Nonobstant ses ambitions et son volontarisme, la politique en question souffrait de nombreuses maladresses. L’exemple parlant en est cette ultra-sensibilité vis-à-vis la tragédie des Palestiniens de Gaza qui finit par donner lieu à un dérapage systématique vers une posture anti-Israël couplée d’antisémitisme, ce qui a sapé par exemple la tentative de médiation entre Israël et la Syrie ainsi que la quête d’un rôle de médiateur entre Hamas et El-Fath.

De nombreux incidents se sont accumulés au cours de ces dernières années pour illustrer la maladresse dont voici quelques exemples:

-les réactions officielles de l’Ambassadeur turc avec ses collègues de pays musulmans après la publication en 2005 des caricatures du prophète Mahomed au Danemark, la participation de la Turquie à une telle action collective constituant une première dans la diplomatie turqu ;

-la visite semi-officielle en 2006 du dirigeant Khaled Mashal, déjà mentionnée;

-la position négationniste annoncée lors d’une visite à Darfour en 2006 du Premier ministre Erdoğan concernant les crimes génocidaires et ses liens privilégiés avec le Président soudanais Omar El-Bashir, persona non grata à travers le monde, jugé pour crime contre l’humanité au Tribunal Pénal International;

-les propos mal accueillis dans la classe politique allemande du Premier ministre lors d’une réunion publique à Cologne en 2008 avec ses concitoyens venus de divers pays d’Europe où il déclare « l’assimilation est un crime contre l’humanité »;

-l’altercation d’Erdoğan lors du Forum économique mondial de Davos en 2009 avec le Président israélien Shimon Pères au sujet de l’opération militaire israélien à Gaza;

-l’opposition à l’élection en 2009 au poste de secrétaire général de l’OTAN du Premier ministre danois Rasmussen pour les positions considérées blasphématoires du gouvernement danois au moment de la crise des caricatures ; in fine le gouvernement turc finit par accepter cette nomination;

-une amitié forte avec l’ancien Président iranien Mahmoud Ahmedinejad et une position ambiguë au sujet du nucléaire militaire de l’Iran tandis que le mouvement de protestation « Mouvement Vert » fût superbement ignoré ; pour couronner cette politique la Turquie vota contre les sanctions proposées en 2010 par le groupe P5+1 au Conseil de Sécurité des Nations-Unies avant de s’y plier plus tard;

-une compétition désuète avec Téhéran dans la région et en particulier en Syrie qui tend les relations bilatérales;

-le grave incident de « Mavi Marmara » où un commando israélien attaqua le navire humanitaire portant ce nom, qui amenait de l’aide à Gaza sous embargo, pour tuer neuf personnes.

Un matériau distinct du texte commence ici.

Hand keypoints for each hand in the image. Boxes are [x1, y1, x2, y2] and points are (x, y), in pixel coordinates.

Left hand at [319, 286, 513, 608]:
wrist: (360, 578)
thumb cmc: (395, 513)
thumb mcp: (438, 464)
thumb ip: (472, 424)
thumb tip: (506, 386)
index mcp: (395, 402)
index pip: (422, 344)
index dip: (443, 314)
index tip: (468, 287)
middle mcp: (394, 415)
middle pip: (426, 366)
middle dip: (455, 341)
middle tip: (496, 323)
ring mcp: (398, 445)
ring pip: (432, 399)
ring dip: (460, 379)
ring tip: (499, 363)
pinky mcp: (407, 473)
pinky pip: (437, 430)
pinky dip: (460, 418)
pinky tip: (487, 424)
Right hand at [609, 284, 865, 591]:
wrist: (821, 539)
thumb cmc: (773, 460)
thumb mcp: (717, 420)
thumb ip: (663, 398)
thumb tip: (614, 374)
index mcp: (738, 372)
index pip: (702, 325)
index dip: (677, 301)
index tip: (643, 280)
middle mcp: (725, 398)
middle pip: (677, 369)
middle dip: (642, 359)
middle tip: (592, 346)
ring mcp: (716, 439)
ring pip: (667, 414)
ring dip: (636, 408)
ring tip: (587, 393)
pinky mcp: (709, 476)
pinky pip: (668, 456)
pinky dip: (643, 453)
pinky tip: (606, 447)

Le gouvernement turc défiant toute règle en matière de relation entre gouvernements-organisations non-gouvernementales a pris parti au point d’être manipulé par l’ong qui avait monté l’opération d’aide. Cette maladresse a grandement nui à la supériorité morale qui, autrement, découlait de l’attaque meurtrière israélienne dans les eaux internationales;

-sans réfléchir un instant aux conséquences d’ignorer Le Caire lorsque l’on cherche à être influent dans le Moyen Orient Ankara donne une réaction épidermique au coup d’état du général Sisi de 2013 en Egypte qui pousse Le Caire à boycotter Ankara, accusé d’avoir été influent auprès du régime du président destitué Morsi;

-une attitude pro-sunnite manifeste en Irak qui finit par provoquer l’ire de Bagdad;

-la tentation de diversifier ses achats d’armes en entrant en contact avec les Chinois et les Russes (pré-accord d’achat de SS-400) dont les armements sont incompatibles avec ceux de l’OTAN sans qui la Turquie n’a pas de défense propre;

-en novembre 2015 Ankara descend un avion de chasse russe à sa frontière avec la Syrie. Toutes les relations avec Moscou sont gelées au détriment de la Turquie qu’il s’agisse de l’économie ou de la diplomatie.